* [Work to complete]:
Range to output from the entries below: the line containing "5: (511, 431, 5.55)" through the line containing "59: (239, 385, 6.64)". Set it down exactly, ends included, nothing else.

* [Supplied material]:

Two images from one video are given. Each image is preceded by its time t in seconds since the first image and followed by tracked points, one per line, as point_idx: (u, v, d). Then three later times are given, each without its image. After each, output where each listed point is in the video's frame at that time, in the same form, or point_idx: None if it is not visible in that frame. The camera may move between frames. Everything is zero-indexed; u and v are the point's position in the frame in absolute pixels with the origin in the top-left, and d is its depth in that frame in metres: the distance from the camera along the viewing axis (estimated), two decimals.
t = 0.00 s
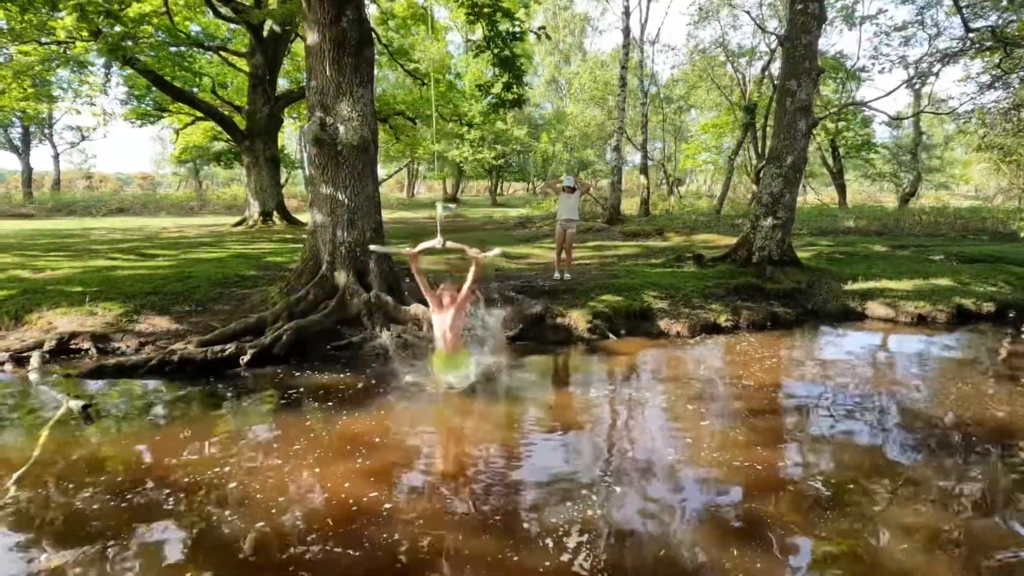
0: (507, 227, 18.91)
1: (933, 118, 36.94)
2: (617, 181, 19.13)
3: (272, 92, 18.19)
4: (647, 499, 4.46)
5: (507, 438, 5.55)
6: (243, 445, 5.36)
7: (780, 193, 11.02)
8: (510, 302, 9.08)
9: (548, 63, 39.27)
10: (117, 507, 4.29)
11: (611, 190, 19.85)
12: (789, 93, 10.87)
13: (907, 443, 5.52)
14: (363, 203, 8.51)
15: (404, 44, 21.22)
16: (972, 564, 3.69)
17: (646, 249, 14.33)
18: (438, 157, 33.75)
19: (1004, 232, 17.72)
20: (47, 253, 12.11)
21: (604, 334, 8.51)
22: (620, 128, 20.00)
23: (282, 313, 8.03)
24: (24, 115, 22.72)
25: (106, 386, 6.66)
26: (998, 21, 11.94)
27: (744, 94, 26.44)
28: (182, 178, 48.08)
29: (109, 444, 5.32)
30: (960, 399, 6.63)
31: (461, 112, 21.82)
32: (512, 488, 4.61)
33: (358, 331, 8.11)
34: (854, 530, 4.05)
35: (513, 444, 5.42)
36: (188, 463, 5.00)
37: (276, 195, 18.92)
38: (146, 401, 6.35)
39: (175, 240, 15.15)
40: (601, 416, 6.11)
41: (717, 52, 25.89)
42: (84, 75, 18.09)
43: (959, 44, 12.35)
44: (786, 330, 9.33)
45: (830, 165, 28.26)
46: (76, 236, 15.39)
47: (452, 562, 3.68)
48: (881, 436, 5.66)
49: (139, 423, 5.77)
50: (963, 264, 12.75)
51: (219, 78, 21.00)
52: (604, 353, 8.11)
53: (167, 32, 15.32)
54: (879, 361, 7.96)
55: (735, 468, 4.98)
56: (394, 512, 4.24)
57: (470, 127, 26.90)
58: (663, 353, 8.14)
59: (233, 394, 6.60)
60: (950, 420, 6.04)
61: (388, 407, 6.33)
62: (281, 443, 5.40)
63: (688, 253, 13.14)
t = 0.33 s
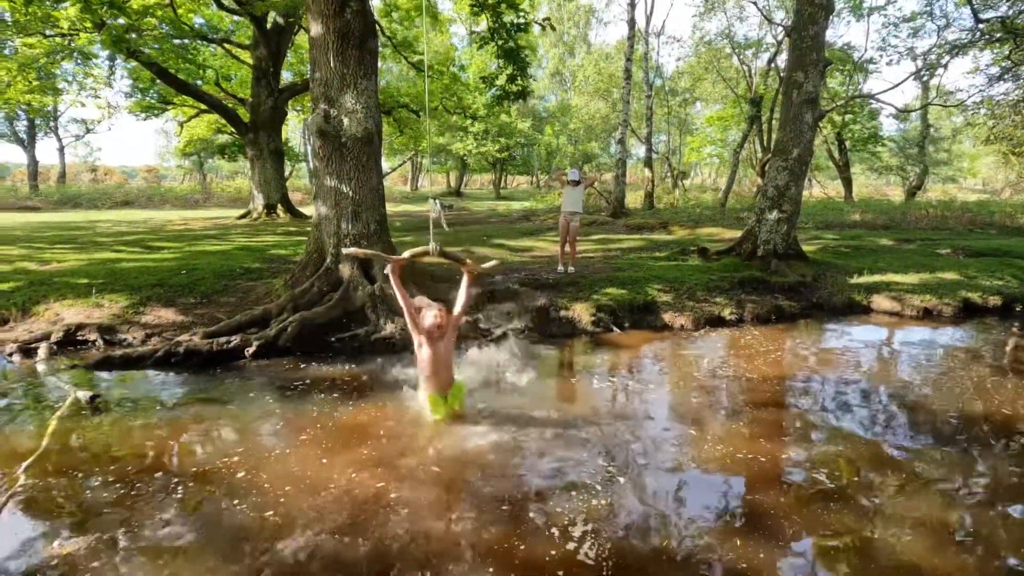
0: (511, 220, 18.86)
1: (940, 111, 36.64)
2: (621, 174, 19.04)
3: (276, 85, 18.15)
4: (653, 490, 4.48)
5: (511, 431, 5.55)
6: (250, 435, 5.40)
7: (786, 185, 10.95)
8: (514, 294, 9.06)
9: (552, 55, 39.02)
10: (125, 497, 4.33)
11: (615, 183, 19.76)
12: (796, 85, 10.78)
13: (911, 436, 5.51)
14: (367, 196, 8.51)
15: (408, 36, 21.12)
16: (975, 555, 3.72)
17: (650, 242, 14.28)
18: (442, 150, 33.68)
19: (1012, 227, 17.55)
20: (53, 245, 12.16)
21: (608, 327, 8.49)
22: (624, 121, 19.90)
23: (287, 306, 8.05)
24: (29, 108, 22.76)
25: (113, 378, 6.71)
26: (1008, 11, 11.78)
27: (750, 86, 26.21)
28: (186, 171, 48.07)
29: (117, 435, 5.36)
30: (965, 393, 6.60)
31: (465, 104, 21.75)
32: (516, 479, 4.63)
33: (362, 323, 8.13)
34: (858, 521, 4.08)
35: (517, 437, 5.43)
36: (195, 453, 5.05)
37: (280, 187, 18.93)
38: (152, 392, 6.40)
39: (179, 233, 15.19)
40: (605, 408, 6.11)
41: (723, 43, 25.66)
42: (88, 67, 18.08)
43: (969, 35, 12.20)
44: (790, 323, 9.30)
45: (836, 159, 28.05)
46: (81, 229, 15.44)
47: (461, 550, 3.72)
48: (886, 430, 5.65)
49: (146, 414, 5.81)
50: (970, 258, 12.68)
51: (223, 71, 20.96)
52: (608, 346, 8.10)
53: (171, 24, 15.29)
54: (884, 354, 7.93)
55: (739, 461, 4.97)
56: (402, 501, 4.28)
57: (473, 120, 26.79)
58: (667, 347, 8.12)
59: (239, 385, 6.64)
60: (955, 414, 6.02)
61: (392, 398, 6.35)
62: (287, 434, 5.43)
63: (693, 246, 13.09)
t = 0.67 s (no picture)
0: (517, 212, 18.82)
1: (952, 102, 36.14)
2: (627, 166, 18.93)
3: (282, 75, 18.12)
4: (659, 481, 4.48)
5: (519, 420, 5.58)
6: (259, 424, 5.45)
7: (795, 177, 10.87)
8: (520, 286, 9.05)
9: (559, 45, 38.72)
10: (137, 483, 4.40)
11: (622, 174, 19.65)
12: (806, 75, 10.65)
13: (919, 429, 5.48)
14: (374, 187, 8.50)
15: (414, 26, 21.01)
16: (983, 547, 3.71)
17: (657, 234, 14.22)
18: (449, 141, 33.57)
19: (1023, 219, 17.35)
20: (63, 236, 12.26)
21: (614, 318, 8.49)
22: (631, 112, 19.77)
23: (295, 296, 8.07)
24: (38, 100, 22.84)
25: (123, 366, 6.78)
26: None
27: (759, 76, 25.92)
28: (194, 163, 48.20)
29: (128, 422, 5.43)
30: (974, 385, 6.57)
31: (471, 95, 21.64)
32: (523, 468, 4.66)
33: (370, 314, 8.14)
34: (865, 512, 4.07)
35: (523, 426, 5.45)
36: (206, 441, 5.10)
37: (287, 178, 18.95)
38: (162, 380, 6.46)
39: (187, 224, 15.27)
40: (612, 399, 6.11)
41: (732, 33, 25.36)
42: (95, 58, 18.09)
43: (983, 24, 12.00)
44: (798, 315, 9.26)
45: (846, 150, 27.74)
46: (90, 220, 15.53)
47: (469, 540, 3.75)
48: (895, 422, 5.61)
49: (155, 402, 5.87)
50: (980, 250, 12.54)
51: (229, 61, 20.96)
52: (615, 338, 8.08)
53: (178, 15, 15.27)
54: (893, 347, 7.88)
55: (745, 451, 4.98)
56: (410, 489, 4.33)
57: (479, 111, 26.66)
58: (673, 338, 8.10)
59: (248, 374, 6.70)
60: (963, 406, 5.99)
61: (399, 388, 6.38)
62: (296, 422, 5.49)
63: (700, 238, 13.02)
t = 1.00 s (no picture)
0: (527, 194, 18.70)
1: (973, 81, 35.20)
2: (638, 146, 18.69)
3: (290, 55, 18.00)
4: (668, 460, 4.54)
5: (529, 400, 5.62)
6: (273, 402, 5.54)
7: (808, 157, 10.72)
8: (530, 267, 9.04)
9: (570, 24, 38.03)
10: (156, 457, 4.51)
11: (633, 156, 19.43)
12: (823, 53, 10.43)
13: (927, 411, 5.49)
14: (383, 167, 8.49)
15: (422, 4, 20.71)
16: (988, 527, 3.75)
17: (667, 216, 14.10)
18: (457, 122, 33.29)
19: None
20: (77, 217, 12.37)
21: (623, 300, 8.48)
22: (643, 91, 19.46)
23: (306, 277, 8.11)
24: (48, 80, 22.88)
25: (138, 345, 6.88)
26: None
27: (773, 55, 25.37)
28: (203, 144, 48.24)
29: (144, 400, 5.53)
30: (986, 368, 6.53)
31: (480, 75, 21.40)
32: (533, 447, 4.73)
33: (380, 295, 8.18)
34: (871, 492, 4.11)
35: (532, 406, 5.50)
36: (221, 418, 5.21)
37: (296, 160, 18.92)
38: (176, 359, 6.56)
39: (198, 205, 15.34)
40: (621, 380, 6.14)
41: (746, 10, 24.78)
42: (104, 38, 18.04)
43: None
44: (809, 298, 9.20)
45: (861, 131, 27.20)
46: (103, 201, 15.65)
47: (482, 516, 3.86)
48: (904, 405, 5.62)
49: (171, 381, 5.97)
50: (997, 233, 12.34)
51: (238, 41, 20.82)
52: (625, 320, 8.07)
53: None
54: (904, 330, 7.82)
55: (753, 432, 5.01)
56: (420, 467, 4.41)
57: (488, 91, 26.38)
58: (683, 320, 8.09)
59: (261, 353, 6.79)
60: (974, 389, 5.96)
61: (410, 368, 6.45)
62: (310, 401, 5.57)
63: (711, 220, 12.90)
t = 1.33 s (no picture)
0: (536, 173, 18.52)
1: (997, 56, 34.09)
2: (649, 124, 18.38)
3: (297, 31, 17.78)
4: (675, 439, 4.60)
5: (538, 379, 5.68)
6: (286, 379, 5.63)
7: (824, 136, 10.52)
8: (539, 247, 9.00)
9: None
10: (174, 432, 4.63)
11: (644, 134, 19.14)
12: (842, 28, 10.16)
13: (938, 394, 5.45)
14: (393, 146, 8.45)
15: None
16: (997, 511, 3.74)
17: (678, 196, 13.94)
18: (465, 99, 32.88)
19: None
20: (89, 195, 12.44)
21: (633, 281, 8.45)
22: (655, 67, 19.07)
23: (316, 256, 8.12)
24: (57, 57, 22.82)
25: (152, 323, 6.98)
26: None
27: (790, 29, 24.69)
28: (211, 122, 48.05)
29: (160, 376, 5.63)
30: (998, 351, 6.48)
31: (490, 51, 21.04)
32: (541, 425, 4.80)
33: (389, 274, 8.19)
34: (879, 474, 4.12)
35: (542, 385, 5.55)
36: (234, 395, 5.31)
37: (305, 138, 18.84)
38: (190, 337, 6.65)
39: (208, 183, 15.36)
40: (630, 360, 6.16)
41: None
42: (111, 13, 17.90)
43: None
44: (820, 280, 9.12)
45: (879, 108, 26.56)
46: (114, 179, 15.75)
47: (491, 493, 3.95)
48: (914, 387, 5.60)
49: (186, 358, 6.07)
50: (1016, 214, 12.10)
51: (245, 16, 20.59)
52: (634, 300, 8.04)
53: None
54: (917, 313, 7.73)
55: (763, 412, 5.04)
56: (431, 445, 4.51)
57: (497, 67, 25.98)
58: (692, 302, 8.05)
59: (273, 332, 6.86)
60: (985, 372, 5.93)
61: (420, 347, 6.50)
62: (321, 378, 5.66)
63: (722, 200, 12.75)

* [Written response]:
5: (511, 431, 5.55)
6: (250, 435, 5.40)
7: (786, 185, 10.95)
8: (514, 294, 9.06)
9: (552, 55, 39.02)
10: (125, 497, 4.33)
11: (615, 183, 19.76)
12: (796, 85, 10.78)
13: (911, 436, 5.51)
14: (367, 196, 8.51)
15: (408, 36, 21.12)
16: (975, 555, 3.72)
17: (650, 242, 14.28)
18: (442, 150, 33.68)
19: (1012, 227, 17.55)
20: (53, 245, 12.16)
21: (608, 327, 8.49)
22: (624, 121, 19.90)
23: (287, 306, 8.05)
24: (29, 108, 22.76)
25: (113, 378, 6.71)
26: (1008, 11, 11.78)
27: (750, 86, 26.21)
28: (186, 171, 48.07)
29: (117, 435, 5.36)
30: (965, 393, 6.60)
31: (465, 104, 21.75)
32: (516, 479, 4.63)
33: (362, 323, 8.13)
34: (858, 521, 4.08)
35: (517, 437, 5.43)
36: (195, 453, 5.05)
37: (280, 187, 18.93)
38: (152, 392, 6.40)
39: (179, 233, 15.19)
40: (605, 408, 6.11)
41: (723, 43, 25.66)
42: (88, 67, 18.08)
43: (969, 35, 12.20)
44: (790, 323, 9.30)
45: (836, 159, 28.05)
46: (81, 229, 15.44)
47: (461, 550, 3.72)
48: (886, 430, 5.65)
49: (146, 414, 5.81)
50: (970, 258, 12.68)
51: (223, 71, 20.96)
52: (608, 346, 8.10)
53: (171, 24, 15.29)
54: (884, 354, 7.93)
55: (739, 461, 4.97)
56: (402, 501, 4.28)
57: (473, 120, 26.79)
58: (667, 347, 8.12)
59: (239, 385, 6.64)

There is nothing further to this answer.